CROs should maintain detailed logs of all access and data queries during monitoring or interim analysis. Refer to PharmaSOP for pre-built audit checklists tailored to DHTs.
Wearable System Validation and Inspection Readiness
Source validation begins with ensuring that wearable systems are fit for their intended use. Validation elements include:
- Functional verification: Do all sensors operate as per specifications?
- Signal fidelity: Do the devices record accurate and reproducible signals?
- Data handling: Are transformations (e.g., step counts) scientifically justified?
- Documentation: Does the vendor provide validation reports, audit trails, and UAT evidence?
Validation reports must be included in regulatory submissions and available during FDA/EMA inspections. For example, FDA’s DHT Guidance (Dec 2023) outlines expectations for wearable technology validation.
Vendor Oversight and Compliance Documentation
Sponsors must ensure that third-party wearable vendors operate under GxP or equivalent quality systems. Best practices include:
- Initial and periodic vendor audits
- Quality agreements defining audit rights and data access
- CAPA tracking from previous audit findings
- SOPs for onboarding, calibration, and device retirement
Maintain a centralized document repository for wearable vendors including SLAs, compliance certificates, and change control records.

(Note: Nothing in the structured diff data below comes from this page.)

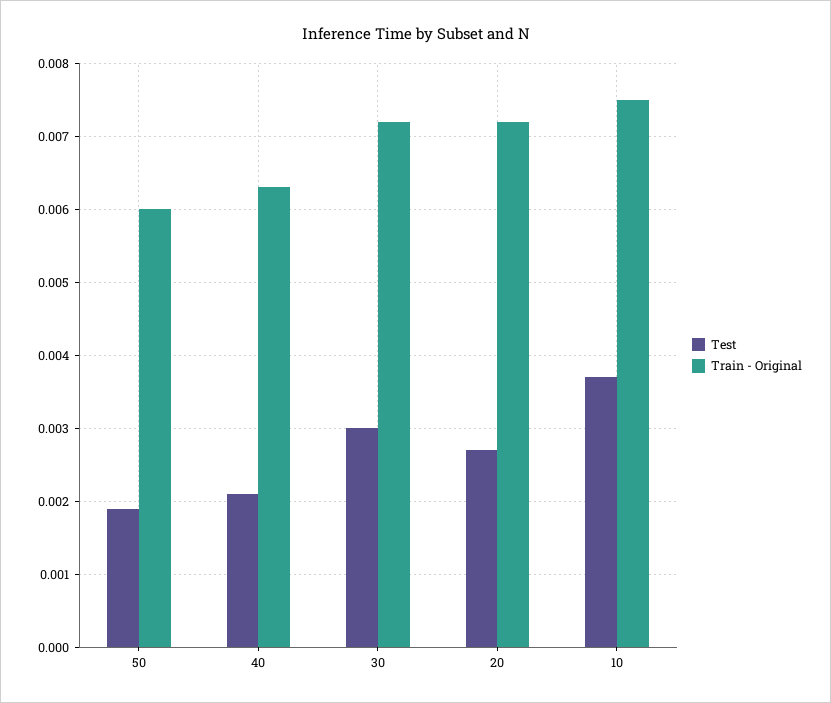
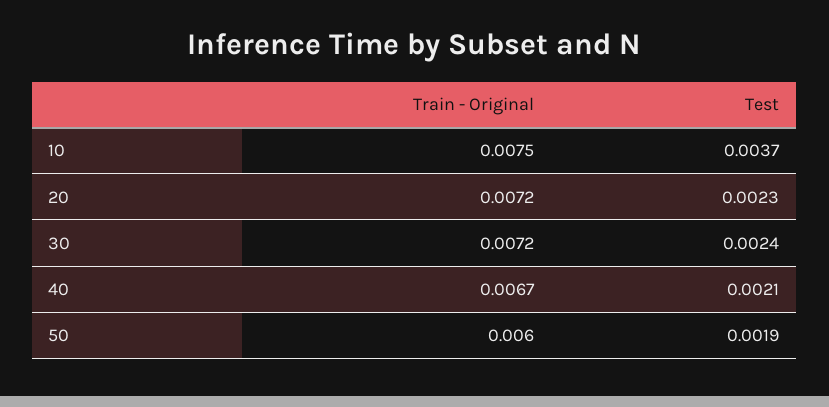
  {
    "Test": {
      "50": 0.0019,
      "40": 0.0021,
-     "30": 0.003,
+     "30": 0.0024,
-     "20": 0.0027,
+     "20": 0.0023,
      "10": 0.0037
    },
    "Train - Original": {
      "50": 0.006,
-     "40": 0.0063,
+     "40": 0.0067,
      "30": 0.0072,
      "20": 0.0072,
      "10": 0.0075
    }
  }

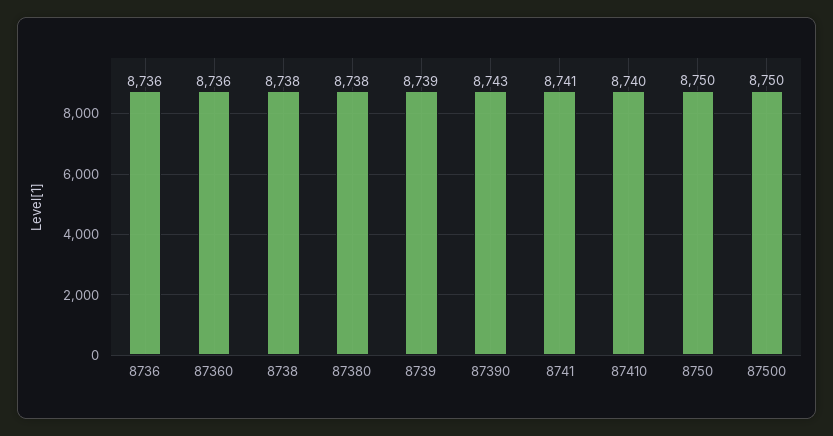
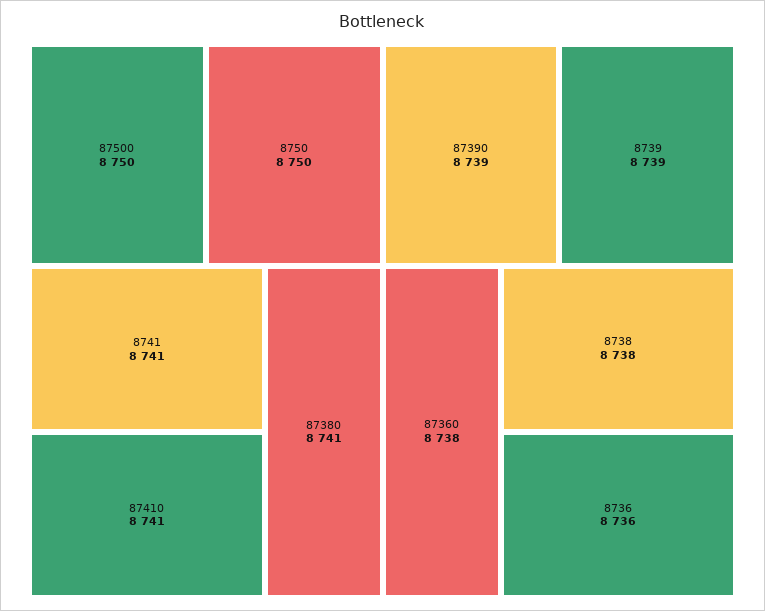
  {
    "8736": 8736,
-   "87360": 8736,
+   "87360": 8738,
    "8738": 8738,
-   "87380": 8738,
+   "87380": 8741,
    "8739": 8739,
-   "87390": 8743,
+   "87390": 8739,
    "8741": 8741,
-   "87410": 8740,
+   "87410": 8741,
    "8750": 8750,
    "87500": 8750
  }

Case Study: Audit Findings in a Decentralized Cardiology Trial
A Phase 3 cardiology trial used a wrist-worn DHT for continuous ECG monitoring. During FDA inspection, auditors identified:
- Absence of audit trail export capabilities for ECG data
- No SOP describing how ECG alerts were reviewed or annotated
- Cloud storage location outside FDA-acceptable jurisdiction
- Unclear linkage between device ID and subject ID
These findings led to a clinical hold pending remediation. The sponsor later implemented source validation SOPs, audit trail exports, and revised their vendor agreement.
Best Practices for Audit-Ready Wearable Data Systems
- [ ] Define and document source data elements for each device
- [ ] Maintain a Source Data Mapping Matrix (SDMM)
- [ ] Validate wearable platforms with documented UAT and functional checks
- [ ] Ensure audit trail and version history are accessible
- [ ] Train sites and CROs on wearable audit SOPs
- [ ] Prepare a DHT inspection binder with vendor documentation
Conclusion: Building Trust in Wearable Trial Data
As wearables become an integral part of clinical research, sponsors must go beyond data collection to ensure that all wearable data can withstand regulatory scrutiny. By validating source integrity, maintaining audit trails, and documenting each step of the data lifecycle, pharma companies and CROs can deliver compliant, high-quality outcomes from DHT-enabled trials.